Problem to solve — Go over the listing below line by line and tally those containing "omega". Give only the tally.

══ Available data

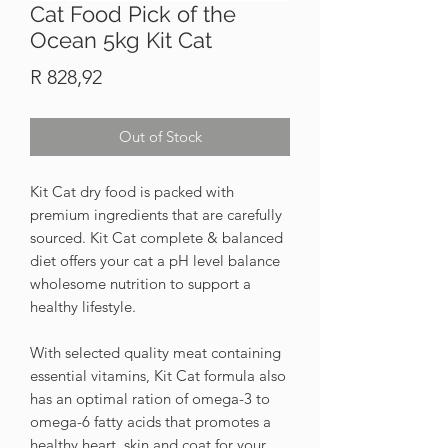
Cat Food Pick of the
Ocean 5kg Kit Cat
Price
R 828,92
Out of Stock
Kit Cat dry food is packed with
premium ingredients that are carefully
sourced. Kit Cat complete & balanced
diet offers your cat a pH level balance
wholesome nutrition to support a
healthy lifestyle.
With selected quality meat containing
essential vitamins, Kit Cat formula also
has an optimal ration of omega-3 to
omega-6 fatty acids that promotes a
healthy heart, skin and coat for your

════

Exercise output — 2